The trend is being propelled as well by the discovery—too late, sometimes—that a company's traditional insurance policies do not cover the cost of privacy breaches and data loss.
Cyber risk insurance was born in the immediate prelude to the "Y2K problem," when organizations feared sudden data loss after midnight on Dec. 31, 1999. Over the ensuing years, these specialized policies have grown in scope and sophistication, and their sales have soared as companies have become increasingly network-dependent, e-commerce has blossomed, and cyber criminals have increased in their reach and aggressiveness.
The use of cyber risk insurance got a big boost in 2003 when California passed a "data security breach reporting" law, which required companies to publicly disclose any loss of unencrypted customer information they held. Most states now have similar disclosure laws. "That really drove interest in these [insurance] products," says Tracie Grella, global head of professional liability at American International Group, Inc. (AIG). "At the same time, we started to see more attacks, and breaches started to make front-page headlines. It became a big reputational issue for companies."
Even so, relatively few companies have insurance against data breaches, with policies concentrated among large retailers, financial institutions, health care providers and hospitality companies. Among Fortune 500 companies penetration is above 30%, but among all companies penetration is less than 20%, says Kevin Kalinich, head of network risk and cyber insurance at Aon Risk Solutions. Still, since 2009, the number of companies with cyber risk insurance has soared almost 400%, he says.
Kalinich says many companies, if they think about it at all, mistakenly believe their traditional property and casualty insurance policies will protect them against losses from data theft. Most of those policies, especially those written years ago, are silent on whether they do or do not cover data breaches, and recent court cases have reached mixed decisions on this issue. In February, a New York judge sent out a wake-up call in his decision that Sony Corp. could not recover the costs of customer data losses from the 2011 PlayStation Network hacking under its commercial general liability policy.

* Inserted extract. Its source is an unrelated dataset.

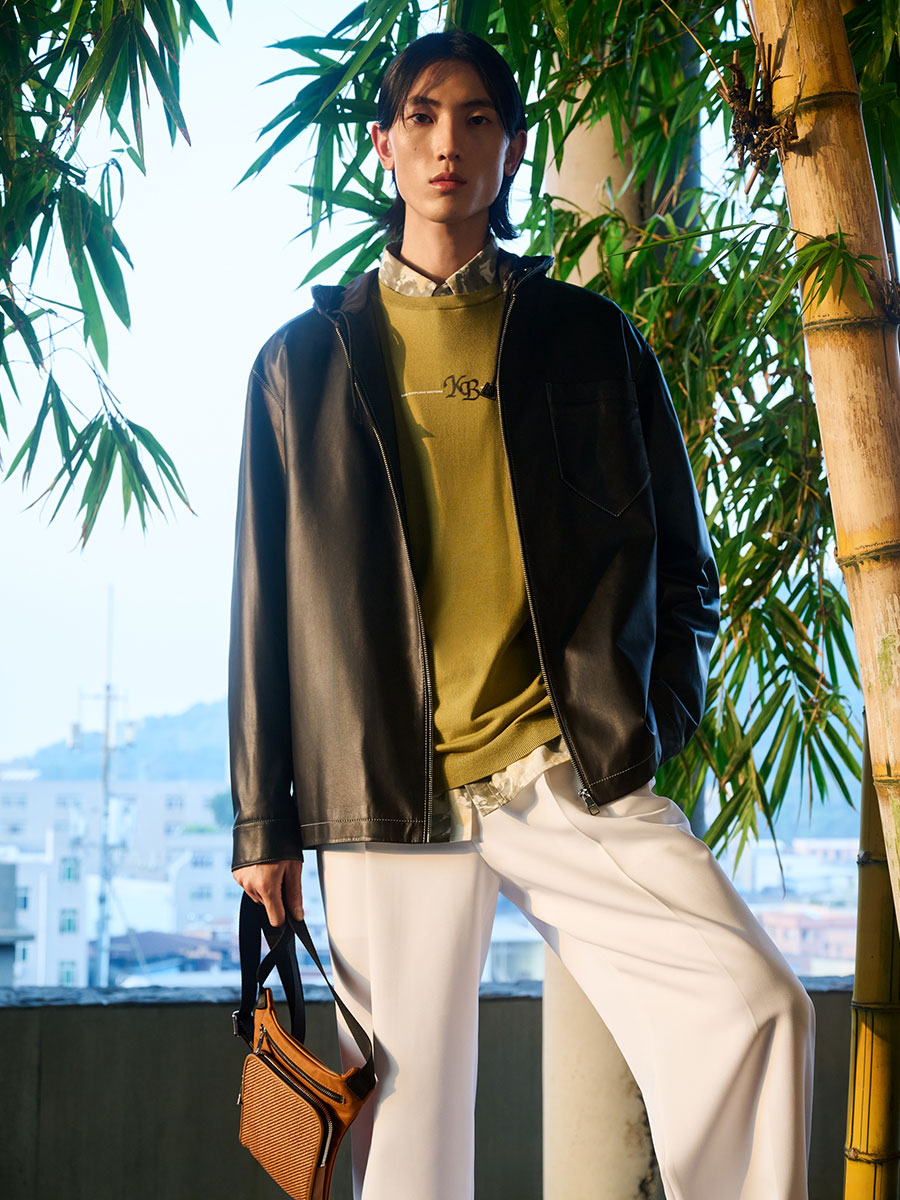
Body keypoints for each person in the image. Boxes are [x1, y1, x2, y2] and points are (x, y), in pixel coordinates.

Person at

Industry estimates of Sony's losses in the hacking case go as high as $2 billion.
Most cyber risk insurance policies today cover privacy breach notification and crisis management, regulatory defense and civil penalties, breach-related liability and first-party business interruption. Such policies for large companies typically have limits of $1 million to $100 million, and annual premiums of $10,000 to $50,000 per $1 million of coverage, according to Aon Risk. Most such policies do not cover theft of funds, future losses of revenue beyond the initial business interruption period, loss of trade secrets, or bodily injury or property damage from a cyber attack.

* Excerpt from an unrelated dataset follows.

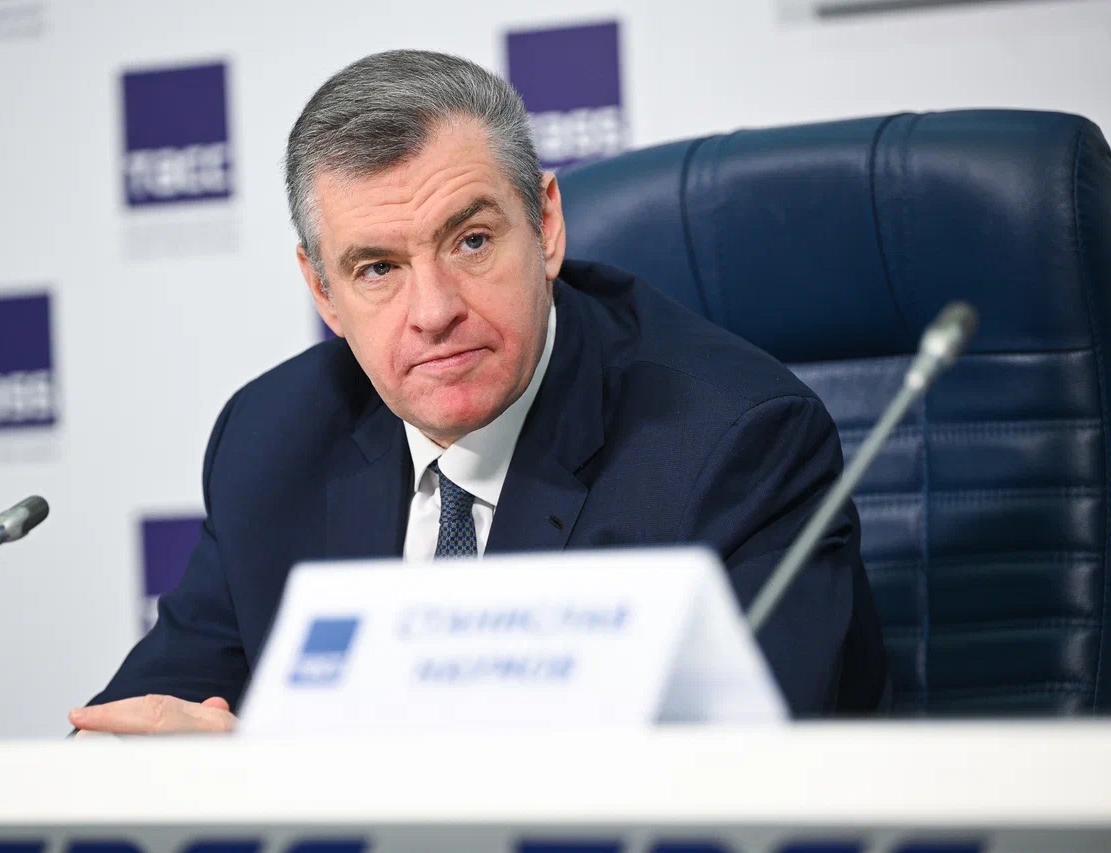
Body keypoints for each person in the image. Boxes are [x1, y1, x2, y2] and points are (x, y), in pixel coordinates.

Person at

Companies often underestimate the amount of insurance needed even for risks that are covered, Kalinich says. "One of the biggest mistakes is to focus too much on the policy's premium, as opposed to the total cost of risk." He adds that companies must consider their business relationships with vendors and other external parties, and should not assume all risks are associated only with their internal systems.
AIG's Grella says another mistake is "thinking that your IT systems alone can protect you." Cyber risk mitigation, including insurance, must involve teamwork by managers from IT, human resources, legal, finance, and someone at the board level, she adds.
Another pitfall to avoid is putting your cyber risk policy in a bottom drawer and forgetting it, says Robert Hartwig, president of the Insurance Information Institute. "Every day, there are new revelations about vulnerabilities and about the sophistication of people with malicious intent."
For example, Hartwig says, the Affordable Care Act ("Obamacare") mandates that patient records be digitized. Health care managers' cyber risk exposure will "grow exponentially over the next four years," he says, as patients inevitably receive faulty treatment due to system errors and downtime.
In another example, says Kalinich, Microsoft dropped support for Windows XP on April 8, and many cyber risk policies exclude from coverage computers for which support is not current. Companies that continue to use Windows XP should re-negotiate their insurance on those machines, he says.
Emily Cummins, director of tax and risk management at the National Rifle Association, says that organization offers cyber insurance as part of an integrated enterprise risk management program, but she declines to offer specific details about its insurance policy. She warns, "The gravity of a potential loss may not necessarily correlate to the number of records breached. The Target [Corp.] data breach has been so publicized that it is becoming a market-moving event for cyber insurance. But I want to make it clear to all sizes of enterprises that a data breach can cause a catastrophic uninsured loss for any size organization."
Gary Anthes is a technology writer and editor based in Arlington, VA.